> _Task instructions_:
1 > According to the streams notes, which four stream classes extend EventEmitter?
2 > Check each statement against the streams notes and answer yes or no, quoting the words of the notes that settle it: (a) Every stream is an instance of EventEmitter. (b) Streams are described as a slower way to handle IO bound data. (c) Stream classes can be accessed from require('stream').
3 > Summarize the streams notes in two sentences.

> _Source excerpt_:
──────
Streams

in NodeJS

What are Streams?

Streams are an abstract interface for objects that want to read, write, or read & write data.

send, receive, or both

Why?

Streams are a faster way to work with IO bound data, and is easier than not using streams.

EXACTLY how it works

All streams are instances of EventEmitter

Stream classes can be accessed from

require('stream')

Stream classes extend EventEmitter

  • Readable
  • Writable
  • Duplex
  • Transform
  it('should emit event', () => {
    const myEmitter = new EventEmitter()

    myEmitter.on('event', data => {
      assert.equal(data, 'This is the data')
    })
  })
it('this of callback should be instanceof emitter', () => {
  const myEmitter = new EventEmitter()

  myEmitter.emit('event')

  myEmitter.on('event', function() {
    assert.instanceOf(this, EventEmitter)
  })

  myEmitter.emit('event')
})
  it('callbacks are synchronous by default', () => {
    const myEmitter = new EventEmitter()
    const callbackOrdering = []
    myEmitter.emit('event')

    myEmitter.on('event', function() {
      callbackOrdering.push('first callback')
    })
    myEmitter.on('event', function() {
      callbackOrdering.push('second callback')
──────
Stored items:
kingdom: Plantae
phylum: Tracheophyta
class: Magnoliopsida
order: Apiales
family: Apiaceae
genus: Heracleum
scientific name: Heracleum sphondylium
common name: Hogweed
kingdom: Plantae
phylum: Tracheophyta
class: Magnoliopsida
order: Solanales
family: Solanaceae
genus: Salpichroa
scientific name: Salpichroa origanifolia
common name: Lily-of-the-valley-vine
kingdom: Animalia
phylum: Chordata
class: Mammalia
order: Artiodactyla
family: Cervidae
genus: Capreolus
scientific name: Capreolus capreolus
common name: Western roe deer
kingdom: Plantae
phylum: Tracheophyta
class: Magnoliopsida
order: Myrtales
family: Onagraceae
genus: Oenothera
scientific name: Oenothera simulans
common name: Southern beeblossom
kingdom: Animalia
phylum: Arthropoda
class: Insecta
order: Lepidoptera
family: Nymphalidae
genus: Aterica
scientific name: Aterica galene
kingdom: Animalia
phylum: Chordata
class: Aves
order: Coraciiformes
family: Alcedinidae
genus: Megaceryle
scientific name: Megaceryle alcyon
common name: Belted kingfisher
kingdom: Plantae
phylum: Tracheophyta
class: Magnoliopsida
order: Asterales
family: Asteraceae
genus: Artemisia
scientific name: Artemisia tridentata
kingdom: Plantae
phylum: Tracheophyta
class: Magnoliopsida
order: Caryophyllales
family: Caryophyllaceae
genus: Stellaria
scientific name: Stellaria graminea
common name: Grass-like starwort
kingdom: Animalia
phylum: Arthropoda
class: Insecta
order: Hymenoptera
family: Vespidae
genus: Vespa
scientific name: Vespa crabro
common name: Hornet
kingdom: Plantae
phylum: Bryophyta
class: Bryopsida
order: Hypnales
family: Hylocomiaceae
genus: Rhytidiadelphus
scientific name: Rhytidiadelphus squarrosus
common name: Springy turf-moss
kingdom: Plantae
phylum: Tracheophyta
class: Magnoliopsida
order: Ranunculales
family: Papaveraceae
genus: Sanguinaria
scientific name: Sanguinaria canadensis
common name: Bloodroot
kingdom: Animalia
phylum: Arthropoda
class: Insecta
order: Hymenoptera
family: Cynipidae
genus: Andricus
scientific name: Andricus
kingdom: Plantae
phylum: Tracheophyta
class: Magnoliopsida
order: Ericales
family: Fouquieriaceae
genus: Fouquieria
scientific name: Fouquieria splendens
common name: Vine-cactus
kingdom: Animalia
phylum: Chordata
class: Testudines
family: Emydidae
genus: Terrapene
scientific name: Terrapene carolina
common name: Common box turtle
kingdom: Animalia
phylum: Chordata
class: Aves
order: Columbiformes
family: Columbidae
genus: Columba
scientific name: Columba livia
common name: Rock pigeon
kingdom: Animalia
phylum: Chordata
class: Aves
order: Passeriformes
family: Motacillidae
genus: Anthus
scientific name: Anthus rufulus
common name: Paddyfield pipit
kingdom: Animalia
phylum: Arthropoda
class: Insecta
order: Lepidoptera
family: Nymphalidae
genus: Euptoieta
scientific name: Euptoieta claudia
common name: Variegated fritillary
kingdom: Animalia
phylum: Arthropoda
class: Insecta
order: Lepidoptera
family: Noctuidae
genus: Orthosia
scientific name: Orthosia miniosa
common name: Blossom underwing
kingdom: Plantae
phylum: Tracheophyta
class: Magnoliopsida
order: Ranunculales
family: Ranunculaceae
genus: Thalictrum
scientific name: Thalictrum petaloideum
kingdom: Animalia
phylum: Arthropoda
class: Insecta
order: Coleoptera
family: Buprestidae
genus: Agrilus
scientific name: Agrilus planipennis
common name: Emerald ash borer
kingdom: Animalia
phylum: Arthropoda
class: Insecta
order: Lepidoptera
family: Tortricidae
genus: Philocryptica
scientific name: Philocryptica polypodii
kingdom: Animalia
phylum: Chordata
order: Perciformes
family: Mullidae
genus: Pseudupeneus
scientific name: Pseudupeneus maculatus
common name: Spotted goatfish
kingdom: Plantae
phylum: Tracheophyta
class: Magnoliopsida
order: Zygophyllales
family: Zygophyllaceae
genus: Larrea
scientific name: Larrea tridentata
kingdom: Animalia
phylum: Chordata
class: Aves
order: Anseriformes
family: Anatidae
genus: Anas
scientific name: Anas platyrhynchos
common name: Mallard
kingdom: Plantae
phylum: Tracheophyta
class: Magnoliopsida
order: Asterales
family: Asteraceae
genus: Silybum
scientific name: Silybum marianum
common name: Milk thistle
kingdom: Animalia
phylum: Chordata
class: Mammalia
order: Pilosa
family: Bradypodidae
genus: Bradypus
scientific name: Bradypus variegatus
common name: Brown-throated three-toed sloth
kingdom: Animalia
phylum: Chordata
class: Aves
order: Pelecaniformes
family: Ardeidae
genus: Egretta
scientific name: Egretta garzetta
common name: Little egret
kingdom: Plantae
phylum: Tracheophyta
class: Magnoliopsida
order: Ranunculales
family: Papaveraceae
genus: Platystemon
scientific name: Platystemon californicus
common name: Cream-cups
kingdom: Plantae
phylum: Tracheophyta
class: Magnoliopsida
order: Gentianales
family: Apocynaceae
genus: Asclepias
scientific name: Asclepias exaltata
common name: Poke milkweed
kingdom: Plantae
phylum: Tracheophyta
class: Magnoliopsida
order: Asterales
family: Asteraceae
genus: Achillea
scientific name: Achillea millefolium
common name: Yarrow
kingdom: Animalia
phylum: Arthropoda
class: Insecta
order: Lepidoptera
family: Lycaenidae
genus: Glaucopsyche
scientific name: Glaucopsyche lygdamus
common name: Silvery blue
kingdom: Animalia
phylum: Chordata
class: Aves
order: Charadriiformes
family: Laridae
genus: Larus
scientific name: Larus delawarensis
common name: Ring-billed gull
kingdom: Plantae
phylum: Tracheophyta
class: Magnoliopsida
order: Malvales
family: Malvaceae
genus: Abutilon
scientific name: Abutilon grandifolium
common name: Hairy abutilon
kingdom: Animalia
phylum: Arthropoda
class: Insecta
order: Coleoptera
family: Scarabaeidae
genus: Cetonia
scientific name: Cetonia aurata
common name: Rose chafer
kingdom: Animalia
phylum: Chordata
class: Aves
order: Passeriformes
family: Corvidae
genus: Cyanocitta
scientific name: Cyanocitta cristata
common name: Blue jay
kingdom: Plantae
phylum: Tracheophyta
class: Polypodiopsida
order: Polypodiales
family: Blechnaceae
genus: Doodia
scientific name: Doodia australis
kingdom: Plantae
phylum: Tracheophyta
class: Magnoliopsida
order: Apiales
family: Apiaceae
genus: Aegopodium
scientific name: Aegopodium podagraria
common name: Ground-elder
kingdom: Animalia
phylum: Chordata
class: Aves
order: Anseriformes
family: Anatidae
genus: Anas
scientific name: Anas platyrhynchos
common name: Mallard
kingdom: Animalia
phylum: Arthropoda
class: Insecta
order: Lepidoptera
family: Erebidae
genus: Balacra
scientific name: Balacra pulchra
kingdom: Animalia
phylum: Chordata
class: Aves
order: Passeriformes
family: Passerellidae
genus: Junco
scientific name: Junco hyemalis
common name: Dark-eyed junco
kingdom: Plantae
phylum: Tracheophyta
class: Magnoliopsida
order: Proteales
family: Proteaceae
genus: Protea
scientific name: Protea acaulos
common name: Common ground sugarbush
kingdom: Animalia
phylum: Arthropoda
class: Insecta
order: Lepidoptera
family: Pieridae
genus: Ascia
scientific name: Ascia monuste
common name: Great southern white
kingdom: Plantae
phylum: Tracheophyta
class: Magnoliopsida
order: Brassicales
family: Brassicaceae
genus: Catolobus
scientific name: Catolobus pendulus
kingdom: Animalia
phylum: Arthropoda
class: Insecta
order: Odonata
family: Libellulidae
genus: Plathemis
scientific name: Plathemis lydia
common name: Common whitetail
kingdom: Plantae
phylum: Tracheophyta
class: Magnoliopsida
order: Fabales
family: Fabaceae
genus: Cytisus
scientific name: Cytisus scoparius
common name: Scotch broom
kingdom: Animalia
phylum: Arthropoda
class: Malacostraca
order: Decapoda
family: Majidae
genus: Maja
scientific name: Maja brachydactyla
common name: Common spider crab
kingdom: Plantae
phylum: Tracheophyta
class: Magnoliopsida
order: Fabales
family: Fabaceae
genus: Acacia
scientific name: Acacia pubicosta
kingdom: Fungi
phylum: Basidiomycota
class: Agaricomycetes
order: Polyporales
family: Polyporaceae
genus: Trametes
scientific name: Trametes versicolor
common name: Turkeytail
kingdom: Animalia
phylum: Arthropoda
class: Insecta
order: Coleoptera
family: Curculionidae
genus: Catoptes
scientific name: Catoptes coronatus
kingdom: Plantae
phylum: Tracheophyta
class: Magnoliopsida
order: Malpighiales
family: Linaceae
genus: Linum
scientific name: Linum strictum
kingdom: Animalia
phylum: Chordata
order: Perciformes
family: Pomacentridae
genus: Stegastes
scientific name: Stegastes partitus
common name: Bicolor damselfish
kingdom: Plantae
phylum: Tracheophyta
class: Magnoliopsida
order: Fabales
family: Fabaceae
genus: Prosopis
──────
> _Answers per task_:
1 > Readable, Writable, Duplex, and Transform.

2 >
(a) Yes: "All streams are instances of EventEmitter"
(b) No: "Streams are a faster way to work with IO bound data"
(c) Yes: "Stream classes can be accessed from require('stream')"

3 > In Node.js, streams are an abstract interface for objects that read, write, or both read and write data, and they offer a faster and easier way to work with IO bound data. All streams are instances of EventEmitter, and the Readable, Writable, Duplex, and Transform classes can be accessed from require('stream').